Low blood oxygen levels can result in abnormal circulation and cause the following symptoms:
Hypoxemia, or oxygen levels below the normal values, may be caused by:
- not enough oxygen in the air
- inability of the lungs to inhale and send oxygen to all cells and tissues
- inability of the bloodstream to circulate to the lungs, collect oxygen, and transport it around the body
Several medical conditions and situations can contribute to the above factors, including:
- heart diseases, including congenital heart disease
- high altitude
- chronic obstructive pulmonary disease or COPD
- interstitial lung disease
- acute respiratory distress syndrome or ARDS
- obstruction of an artery in the lung, for instance, due to a blood clot
- pulmonary fibrosis or scarring and damage to the lungs
- presence of air or gas in the chest that makes the lungs collapse
- excess fluid in the lungs
- sleep apnea where breathing is interrupted during sleep
- certain medications, including some narcotics and painkillers
People should see a doctor if they:
- experience severe and sudden shortness of breath
- experience shortness of breath when at rest
- have severe shortness of breath that worsens during exercise or physical activity
- wake suddenly with shortness of breath or a feeling of choking
- are at high altitude (above 8,000 feet or 2,400 meters) and experience severe shortness of breath with a cough, rapid heartbeat, and fluid retention
Treatment for low blood oxygen levels includes receiving supplemental oxygen. This can be done at home when it is called home oxygen therapy or HOT.
There is a range of devices for delivering and monitoring HOT, but some of them are considered medications and need a prescription.
Some self-care measures can be taken by people to reduce symptoms of shortness of breath and improve general health and quality of life. These include:
- quitting smoking
- avoiding passive smoking in places where others smoke
- eating a healthful diet with plenty of fruits and vegetables
- exercising regularly
Low oxygen levels in the blood are not necessarily harmful and can occur in people who can recover, or in healthy people when they are at high altitude. These people do not need to monitor their blood oxygen levels regularly.

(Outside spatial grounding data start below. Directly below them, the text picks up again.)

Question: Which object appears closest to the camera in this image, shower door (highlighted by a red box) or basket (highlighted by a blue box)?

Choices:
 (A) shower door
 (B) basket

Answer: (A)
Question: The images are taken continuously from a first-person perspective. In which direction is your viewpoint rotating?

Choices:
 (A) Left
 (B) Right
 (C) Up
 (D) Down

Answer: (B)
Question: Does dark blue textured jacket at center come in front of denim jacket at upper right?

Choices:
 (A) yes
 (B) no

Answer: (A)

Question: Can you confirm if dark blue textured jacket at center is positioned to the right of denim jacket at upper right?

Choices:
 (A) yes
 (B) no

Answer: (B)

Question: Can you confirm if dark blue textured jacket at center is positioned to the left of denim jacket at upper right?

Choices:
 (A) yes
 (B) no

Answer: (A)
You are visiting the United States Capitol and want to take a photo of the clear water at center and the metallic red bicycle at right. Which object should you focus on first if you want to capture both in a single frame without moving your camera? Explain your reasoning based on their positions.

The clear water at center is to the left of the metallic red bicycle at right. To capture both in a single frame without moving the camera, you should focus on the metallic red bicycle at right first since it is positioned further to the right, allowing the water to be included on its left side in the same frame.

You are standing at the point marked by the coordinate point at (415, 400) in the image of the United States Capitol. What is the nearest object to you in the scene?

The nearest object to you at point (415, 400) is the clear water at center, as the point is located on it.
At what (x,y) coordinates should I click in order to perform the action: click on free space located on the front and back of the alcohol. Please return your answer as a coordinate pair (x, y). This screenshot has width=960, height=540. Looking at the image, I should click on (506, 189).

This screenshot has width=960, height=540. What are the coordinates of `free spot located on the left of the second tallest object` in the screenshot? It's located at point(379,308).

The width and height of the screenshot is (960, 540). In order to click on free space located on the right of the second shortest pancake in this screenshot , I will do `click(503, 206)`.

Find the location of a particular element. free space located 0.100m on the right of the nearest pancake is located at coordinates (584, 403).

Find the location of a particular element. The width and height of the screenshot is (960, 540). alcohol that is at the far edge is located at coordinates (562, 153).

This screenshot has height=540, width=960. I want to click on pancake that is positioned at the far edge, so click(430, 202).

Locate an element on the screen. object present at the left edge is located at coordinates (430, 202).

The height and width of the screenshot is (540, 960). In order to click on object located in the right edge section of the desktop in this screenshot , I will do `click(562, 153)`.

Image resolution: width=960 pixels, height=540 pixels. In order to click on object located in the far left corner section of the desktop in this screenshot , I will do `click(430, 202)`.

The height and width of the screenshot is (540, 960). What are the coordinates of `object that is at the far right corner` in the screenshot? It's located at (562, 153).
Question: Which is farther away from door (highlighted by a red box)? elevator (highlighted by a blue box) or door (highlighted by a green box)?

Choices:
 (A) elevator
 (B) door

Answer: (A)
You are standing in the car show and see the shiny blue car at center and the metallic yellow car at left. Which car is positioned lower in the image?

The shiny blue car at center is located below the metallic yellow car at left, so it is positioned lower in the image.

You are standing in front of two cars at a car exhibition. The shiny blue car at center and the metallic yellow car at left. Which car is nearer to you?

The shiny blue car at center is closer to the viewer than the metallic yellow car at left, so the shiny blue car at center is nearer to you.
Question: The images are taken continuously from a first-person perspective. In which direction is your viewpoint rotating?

But people with chronic lung diseases, such as COPD, pulmonary fibrosis, or emphysema, may have blood oxygen levels below the normal because of their illness. These people may require regular blood oxygen monitoring.
People with low blood oxygen can also make lifestyle changes, such as not smoking or improving their diet and exercise habits, as well as being treated with supplemental oxygen.